According to an old saying in the Port trade, every wine would be a Port, if it could. Certainly these sweet, fortified wines demand centre stage whenever they appear. Rich, saccharine, intensely-flavoured and, at their best, wonderfully majestic and harmonious, they are wines to be savoured on their own, or with a fine chunk of cheese after a meal.
Port comes from the Douro region of Portugal, about 50 miles east of Oporto, specifically the regions of the Cima Corgo, Baixo Corgo and Douro Superior. The Cima (Higher) is the heart of the Port-producing region, centred around the town of Pinhão, and is the source of most high quality Ports. The vineyards are steep, the granite and schist soil inhospitable, and the temperature very hot. Mechanisation is tricky to say the least. The landscape, with the Douro River at its heart, is stunning.

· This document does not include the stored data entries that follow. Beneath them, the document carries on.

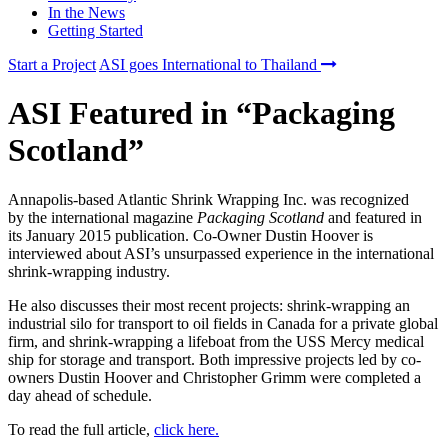
In the News
Getting Started
Start a Project
ASI goes International to Thailand
ASI Featured in “Packaging
Scotland”
Annapolis-based Atlantic Shrink Wrapping Inc. was recognized
by the international magazine
Packaging Scotland
and featured in
its January 2015 publication. Co-Owner Dustin Hoover is
interviewed about ASI’s unsurpassed experience in the international
shrink-wrapping industry.
He also discusses their most recent projects: shrink-wrapping an
industrial silo for transport to oil fields in Canada for a private global
firm, and shrink-wrapping a lifeboat from the USS Mercy medical
ship for storage and transport. Both impressive projects led by co-
owners Dustin Hoover and Christopher Grimm were completed a
day ahead of schedule.
To read the full article,
click here.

The British have played a vital part in Port’s history, which continues to this day. Port started life as a full-bodied, dry red wine, known in 17th century London as ‘blackstrap’. Brandy was often added to the wine by British merchants to ensure it arrived in good condition. In 1678, however, two English wine merchants visiting the Douro region found the “sweetish and extremely smooth” wines of the Abbot of Lamego, with whom they were staying, better than any others they had tasted. The Abbot admitted adding brandy to the wine during (rather than after) fermentation, and the two Englishmen bought all of his stock and shipped it home.
At the same time several now-famous companies were being established in the region: what was to become Warre was set up by Englishman John Clark in 1670, Croft was founded in 1678, Quarles Harris in 1680 and Taylor’s in 1692.
The Methuen Treaty of 1703 that gave Portuguese wines preferential duty rates in Britain added a welcome boost, while the measures introduced by the Marquis of Pombal – including the demarcation of the Douro Port region in 1756 and the ban on using elderberry juice – helped improve and ensure quality.
More than 80 grape varieties are allowed for Port production, with quality varying considerably. Led by the elegant and aromatic Touriga Nacional, the finest varieties are the fruity Touriga Francesca, the soft Tinta Barroca, the succulent Tinta Roriz (aka Tempranillo), the fine Tinta Cão and the dark Tinta Amarela. For white Port, Gouveio (frequently confused with Verdelho), Malvasia Fina and Viosinho are considered to be the best.
Grape-growing in the Douro region has traditionally been a fairly unscientific affair with up to 30 different varieties grown in field blends on small-holdings across the region. Such plots are beginning to be replaced by single varietal vineyards, but with 28,000 individual growers farming 39,000 ha of vines, this is unlikely to be a quick fix.
All Port wine is fortified. The grapes were traditionally crushed by foot in large stone troughs called lagares although these days this process has largely been automated, with the aim of extracting as much colour and tannin as possible. When the sweetness in the fermenting grape must reaches a certain level – normally when the alcohol is about six to eight percent – a clear, flavourless 77 percent alcohol brandy known as aguardente is added to stop the fermentation. The maturation process then harmonises the fruit, tannins and alcohol in the wine, which by this time is about 19 to 20 percent alcohol. Ports are normally labelled under the name of their shipper - e.g. Graham, Dow or Fonseca - who is responsible for blending, maturing and bottling the wines.
Port is made in two different styles: bottle-aged and cask-aged. The bottle-aged styles are aged for a short time in cask or tank and then do most of their maturing in bottle; Vintage and Single Quinta Ports are classic examples. These are rich, full-bodied and packed full of red and black fruit.
Cask-aged Ports are aged in wooden casks until they are perfectly ready to drink. The cask-aged styles include Tawny, Aged Tawny and Colheita Ports (aka Single Harvest Reserve). These tend to be lighter, nuttier, and slightly less sweet. They display dried fruit flavours, are more food friendly, and are usually silkier and finer. Ruby, Crusted and Late Bottled Vintage Ports are aged from two to six years in cask or tank and are ready to be drunk as soon as they are bottled. They are closer to the up-front fruit style of bottle-aged Ports but only the Crusted and traditional LBV styles improve in bottle.
Even though it is very much in the minority, White Port is also made. It comes in two different styles, dry and sweet, although even the dry style is normally medium-dry.